" When machines and computers, profit motives and property rights, are considered more important than people,..."

The chain, the whip, and the sword mirror Dr. King's "giant triplets of racism, extreme materialism, and militarism." This logic, this way of looking at the world, creates the very criminals, failures, and violence those who seek to justify it set out to find, while a tiny group reap vast profits from it as they sit besieged in a world of misery. The lesson of slavery's failure has been slow to sink in.

There is another way: see the economics section.

Historic Background

The first chapter of Steve Reich's book captures the period in which Dr. Kings insight into oppression is rooted: the time when the US struggled with the end of slavery, and how to move forward. Citing the report of William E. Strong on Southern planters to Major-General O. O. Howard, January 1, 1866, "Reports of the Assistant Commissioners," Sen. Exec. Doc. 27, 39th Congress, 1st Sess., p. 83, Reich quotes:
They insisted that unless they resorted 'to the overseer, whip , and
hounds' their estates would deteriorate and never recover.
... "Planters resented that emancipation not only challenged their
sense of racial supremacy but also eroded their authority as employers
of labor." p. 13
The fate that awaited African Americans was one with which many workers of all background can relate today:
"Because black material success often rested on white goodwill, blacks
took great care not to appear too successful or to transgress racial
boundaries" 
Reich goes on to tell of a black teacher who felt compelled to live in an unpainted house. p. 39

Reich spells out the details of the political reasoning at the time.

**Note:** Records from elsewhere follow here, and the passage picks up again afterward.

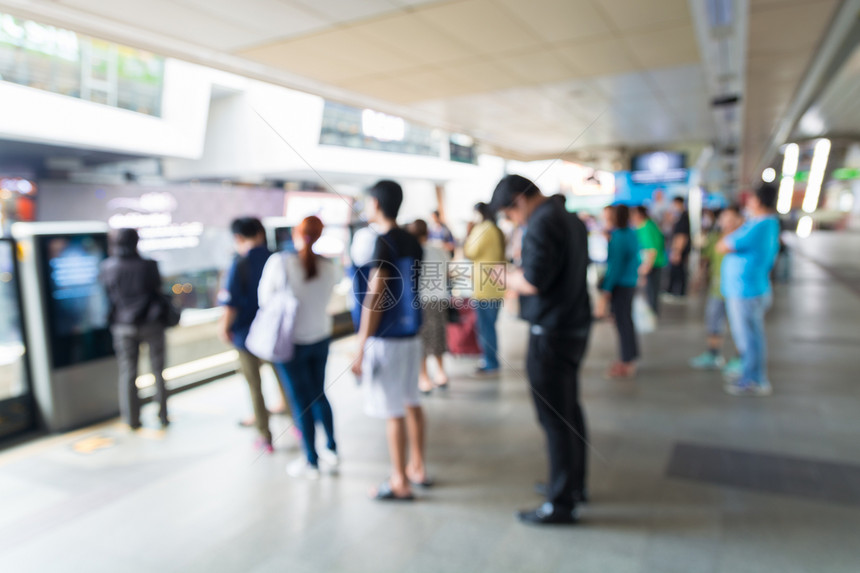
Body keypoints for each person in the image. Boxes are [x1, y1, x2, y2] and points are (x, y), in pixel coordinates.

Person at [490, 174, 591, 525]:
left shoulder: (542, 223)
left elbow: (532, 280)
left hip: (551, 331)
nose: (512, 220)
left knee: (554, 418)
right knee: (570, 410)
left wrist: (497, 276)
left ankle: (560, 502)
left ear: (519, 200)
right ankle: (573, 484)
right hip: (574, 324)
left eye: (509, 213)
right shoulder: (570, 218)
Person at [351, 180, 429, 501]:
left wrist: (359, 345)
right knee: (412, 401)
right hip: (412, 337)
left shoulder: (383, 242)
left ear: (376, 204)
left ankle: (399, 480)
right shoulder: (413, 241)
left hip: (387, 340)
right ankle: (417, 466)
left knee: (392, 409)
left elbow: (375, 297)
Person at [260, 216, 339, 479]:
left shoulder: (279, 263)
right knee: (319, 394)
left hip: (290, 343)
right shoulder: (329, 266)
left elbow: (265, 300)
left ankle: (311, 460)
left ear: (296, 232)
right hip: (321, 337)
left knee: (299, 401)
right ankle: (331, 447)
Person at [218, 217, 291, 453]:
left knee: (254, 386)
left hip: (246, 334)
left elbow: (231, 304)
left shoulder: (238, 264)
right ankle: (298, 423)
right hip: (274, 332)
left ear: (237, 237)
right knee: (284, 378)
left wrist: (224, 328)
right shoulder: (277, 258)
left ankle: (265, 436)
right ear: (261, 233)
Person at [99, 228, 169, 430]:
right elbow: (157, 292)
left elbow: (107, 296)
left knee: (128, 372)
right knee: (158, 370)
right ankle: (163, 414)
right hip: (151, 324)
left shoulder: (108, 267)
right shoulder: (148, 265)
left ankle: (132, 419)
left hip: (122, 326)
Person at [717, 184, 781, 396]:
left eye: (751, 199)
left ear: (759, 201)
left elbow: (724, 245)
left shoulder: (760, 225)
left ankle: (754, 378)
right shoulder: (760, 223)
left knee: (749, 338)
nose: (748, 203)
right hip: (747, 288)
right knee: (749, 335)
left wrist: (729, 227)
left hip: (747, 290)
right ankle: (750, 372)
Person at [690, 206, 743, 370]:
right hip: (717, 289)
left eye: (730, 218)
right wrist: (698, 279)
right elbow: (705, 260)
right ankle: (713, 354)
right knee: (713, 322)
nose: (726, 222)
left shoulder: (743, 238)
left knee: (739, 325)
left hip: (738, 291)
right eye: (723, 218)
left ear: (739, 219)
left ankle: (740, 358)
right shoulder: (714, 238)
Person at [595, 205, 640, 379]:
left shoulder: (618, 237)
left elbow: (615, 266)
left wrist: (606, 289)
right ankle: (629, 357)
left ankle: (626, 361)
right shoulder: (630, 233)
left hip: (620, 284)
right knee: (626, 322)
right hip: (630, 282)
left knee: (622, 323)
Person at [463, 202, 506, 376]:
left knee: (485, 326)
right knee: (490, 324)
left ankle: (490, 361)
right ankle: (491, 359)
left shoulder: (482, 229)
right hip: (496, 282)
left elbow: (470, 251)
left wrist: (469, 232)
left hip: (484, 284)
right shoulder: (496, 229)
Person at [407, 219, 450, 393]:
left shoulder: (411, 252)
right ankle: (441, 373)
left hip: (421, 301)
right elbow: (448, 272)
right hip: (440, 299)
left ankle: (423, 377)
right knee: (438, 336)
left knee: (422, 340)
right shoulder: (438, 249)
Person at [630, 206, 667, 316]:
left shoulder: (647, 227)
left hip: (653, 263)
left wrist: (647, 265)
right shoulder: (643, 226)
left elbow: (651, 249)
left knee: (652, 291)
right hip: (650, 263)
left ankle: (652, 314)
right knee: (650, 290)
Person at [666, 196, 691, 297]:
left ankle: (678, 292)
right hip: (678, 249)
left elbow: (682, 236)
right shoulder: (679, 217)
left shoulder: (683, 217)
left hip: (680, 250)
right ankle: (677, 291)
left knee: (678, 271)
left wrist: (677, 251)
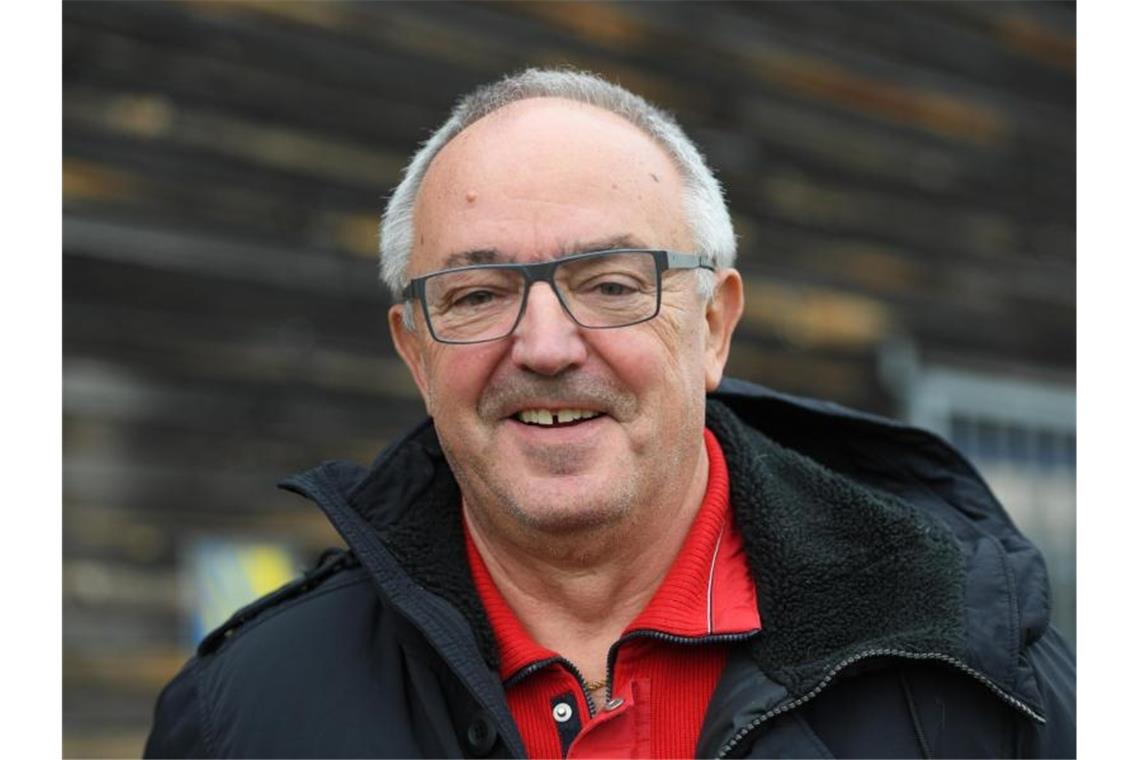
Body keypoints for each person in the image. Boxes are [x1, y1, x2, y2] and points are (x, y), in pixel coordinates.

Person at [145, 68, 1075, 759]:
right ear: (415, 352)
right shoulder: (242, 713)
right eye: (474, 295)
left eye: (612, 284)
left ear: (713, 327)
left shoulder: (976, 668)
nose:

"The political activism of black workers in the low country caused
Republicans to fear the African Americans would corrupt the political
system by seizing the reins of government in order to confiscate
property, redistribute wealth, and erode the promise of social
mobility through hard work. Faced with growing whit working-class
unrest in the North and politically mobilized former slaves in the
South, Northern Republicans abandoned their working-class allies,
fearful that they would sow the seeds of political and economic
disorder by strengthening the rights of labor at the expense of the
rights of property." p. 30
"Many Republicans, who valued property rights over labor rights, grew
fearful of encouraging a class politics from below. More and more,
they became convinced that it was safer and wiser to come to terms
with former Confederates than to promote and protect the interests of
their black working-class constituents. In so doing, they enabled the
whit propertied elites of the South to survive the trials of
Reconstruction." p. 31
Quotes from A Working People: A history of African American workers since Emancipation, Rowman and Littlefield, 2013, New York.